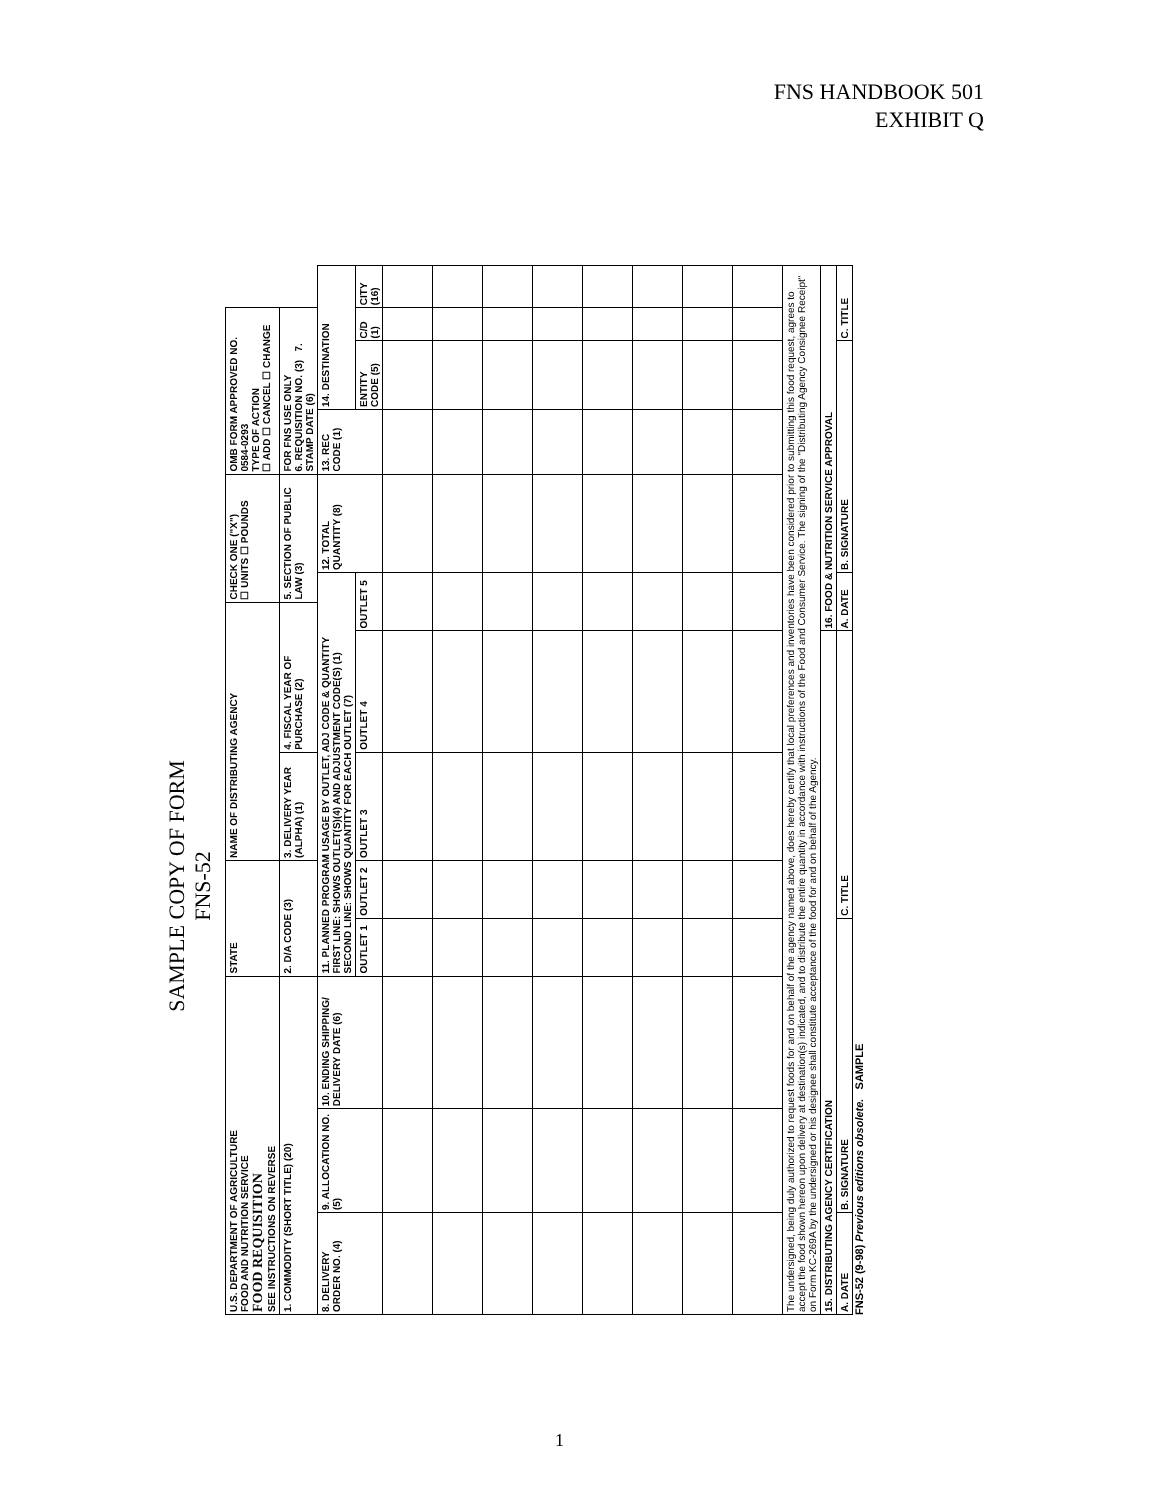FNS HANDBOOK 501
EXHIBIT Q
SAMPLE COPY OF FORM FNS-52
| U.S. DEPARTMENT OF AGRICULTURE FOOD AND NUTRITION SERVICE FOOD REQUISITION SEE INSTRUCTIONS ON REVERSE | | | STATE | | NAME OF DISTRIBUTING AGENCY | | | CHECK ONE ("X") ☐ UNITS ☐ POUNDS | | OMB FORM APPROVED NO. 0584-0293 TYPE OF ACTION ☐ ADD ☐ CANCEL ☐ CHANGE | | | |
| 1. COMMODITY (SHORT TITLE) (20) | | | 2. D/A CODE (3) | | 3. DELIVERY YEAR (ALPHA) (1) | 4. FISCAL YEAR OF PURCHASE (2) | | 5. SECTION OF PUBLIC LAW (3) | | FOR FNS USE ONLY 6. REQUISITION NO. (3) 7. STAMP DATE (6) | | | |
| 8. DELIVERY ORDER NO. (4) | 9. ALLOCATION NO. (5) | 10. ENDING SHIPPING/ DELIVERY DATE (6) | 11. PLANNED PROGRAM USAGE BY OUTLET, ADJ CODE & QUANTITY FIRST LINE: SHOWS OUTLET(S)(4) AND ADJUSTMENT CODE(S) (1) SECOND LINE: SHOWS QUANTITY FOR EACH OUTLET (7) | | | | | | 12. TOTAL QUANTITY (8) | 13. REC CODE (1) | 14. DESTINATION | | |
| | | | OUTLET 1 | OUTLET 2 | OUTLET 3 | OUTLET 4 | OUTLET 5 | | | | ENTITY CODE (5) | C/D (1) | CITY (16) |
| The undersigned, being duly authorized to request foods for and on behalf of the agency named above, does hereby certify that local preferences and inventories have been considered prior to submitting this food request, agrees to accept the food shown hereon upon delivery at destination(s) indicated, and to distribute the entire quantity in accordance with instructions of the Food and Consumer Service. The signing of the "Distributing Agency Consignee Receipt" on Form KC-269A by the undersigned or his designee shall constitute acceptance of the food for and on behalf of the Agency. | | | | | | | | | | | | | |
| 15. DISTRIBUTING AGENCY CERTIFICATION | | | | | | | 16. FOOD & NUTRITION SERVICE APPROVAL | | | | | | |
| A. DATE | B. SIGNATURE | | | C. TITLE | | | A. DATE | | B. SIGNATURE | | | C. TITLE | |
FNS-52 (9-98) Previous editions obsolete. SAMPLE
1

------------------------------

Problem description - The string to find is "SAMPLE"; copy every line of the listing that has it.

Solution for this task -
SAMPLE COPY OF FORM FNS-52
FNS-52 (9-98) Previous editions obsolete. SAMPLE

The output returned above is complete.